Iniziativa Ticino al Convegno CIPAIS

I laghi e i corsi d’acqua sono habitat per specie animali e vegetali e costituiscono anche un elemento essenziale per la gestione del territorio, l’approvvigionamento idrico e le attività ricreative ed economiche. La loro tutela, quindi, non è un compito marginale: richiede collaborazione tra istituzioni, ricerca scientifica e partecipazione attiva dei cittadini, al fine di prevenire inquinamento, salvaguardare la biodiversità e garantire la qualità delle acque per le generazioni future.

© Alessandro Balestrieri

Proprio questi obiettivi erano alla base del 2° Convegno “CIPAIS Laghi: tra protezione e gestione”, che ha riunito istituzioni, ricercatori e stakeholder per fare il punto sulla qualità e la gestione delle acque transfrontaliere tra Italia e Svizzera.
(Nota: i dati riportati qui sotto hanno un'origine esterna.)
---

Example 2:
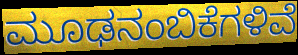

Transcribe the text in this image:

ಮೂಢನಂಬಿಕೆಗಳಿವೆ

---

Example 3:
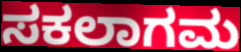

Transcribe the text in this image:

ಸಕಲಾಗಮ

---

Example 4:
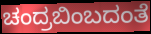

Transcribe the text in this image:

ಚಂದ್ರಬಿಂಬದಂತೆ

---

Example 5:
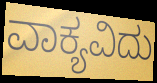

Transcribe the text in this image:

ವಾಕ್ಯವಿದು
All’incontro hanno partecipato anche i partner di Iniziativa Ticino, di cui Istituto Oikos è capofila, le cui azioni si basano sull’attuazione del Piano di Riqualificazione del Corridoio Ecologico del Fiume Ticino 2021-2031 allo scopo di ripristinare il corridoio ecologico del fiume condiviso dai due Stati. Promosso dalla Commissione internazionale per la protezione delle acque italo-svizzere (CIPAIS), il convegno si è svolto il 23 ottobre 2025 a Villa Giulia – Verbania Pallanza, e ha permesso di condividere con i partecipanti i risultati delle tre sezioni tematiche del triennio 2022–2024, ovvero limnologia, sostanze pericolose e ambienti litorali, concentrandosi sul monitoraggio del Lago Maggiore, del Lago di Lugano e dei principali corsi d’acqua comuni.

Attraverso relazioni tecniche e dati scientifici aggiornati, l’incontro ha messo in luce le principali criticità ambientali e i progressi compiuti attraverso le azioni di risanamento, fornendo un quadro chiaro dell’evoluzione degli ecosistemi lacustri e fluviali condivisi. Tra i risultati emersi dalle diverse analisi, i ricercatori hanno evidenziato il problema delle microplastiche: il 53% dei pesci campionati presentava infatti da uno a tre frammenti di plastica nello stomaco. Tuttavia, non sono emerse solo notizie negative. Le indagini hanno anche mostrato che, negli ultimi 50 anni, la concentrazione di contaminanti come mercurio e rame nei sedimenti è diminuita in modo significativo. Il patrimonio di conoscenze e dati presentato dalla CIPAIS costituisce una base di riferimento utile per tutti i progetti lungo il Ticino, promuovendo coerenza tra ricerca, governance e azioni locali. Dal 1974, la CIPAIS analizza infatti i problemi legati all’inquinamento e alle alterazioni delle acque comuni, promuovendo e finanziando programmi di ricerca che garantiscono la raccolta sistematica di dati idrologici, meteoclimatici e limnologici. La Commissione è composta da due Delegazioni, con rappresentanti delle amministrazioni centrali di Italia e Svizzera, delle Regioni Lombardia e Piemonte e dei Cantoni Ticino, Vallese e Grigioni e fornisce ai governi e agli enti locali strumenti scientifici essenziali per orientare le politiche di risanamento, prevenzione e tutela delle acque transfrontaliere.

© Alessandro Balestrieri

Proprio grazie al patrimonio di conoscenze condivise, per i partner di Iniziativa Ticino la partecipazione al convegno è stata anche un’importante occasione di confronto e riflessione comune. In particolare, è stato possibile fare il punto sul percorso verso il futuro Contratto di Fiume Ticino, previsto dal progetto VISTA TICINO, e sulle attività del progetto ECO4TICINO, entrambe iniziative che operano nell’ambito del programma Iniziativa Ticino. La presenza congiunta di enti e istituzioni di entrambe le sponde, italiane e svizzere, ha rafforzato il dialogo transfrontaliero e sottolineato l’importanza di basare la pianificazione territoriale e ambientale su evidenze scientifiche solide, consolidando la collaborazione tra tutti i soggetti impegnati nella tutela e valorizzazione del sistema fluviale e lacustre condiviso.